* **MATERIAL PROVIDED**
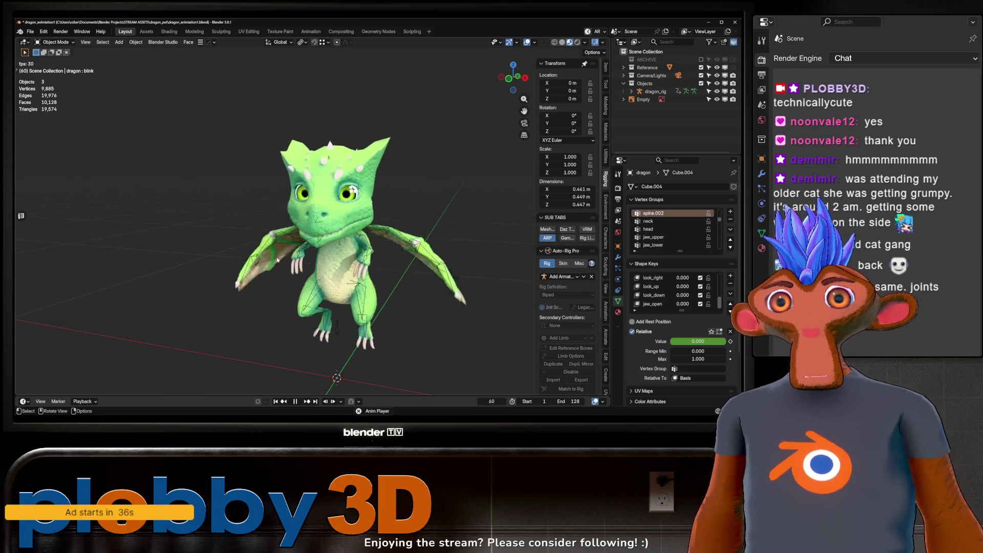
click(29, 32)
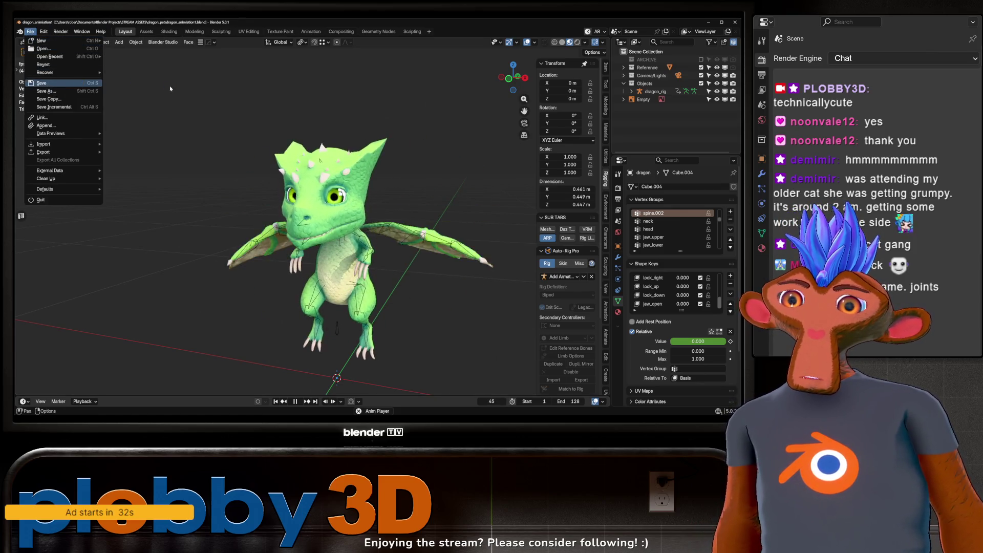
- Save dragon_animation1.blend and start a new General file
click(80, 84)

* **TASK OBJECTIVE**
Once the pictures are set aside, please output all the data word for word.

* **TASK OUTPUT**
click(29, 32)
- Save dragon_animation1.blend and start a new General file
click(80, 84)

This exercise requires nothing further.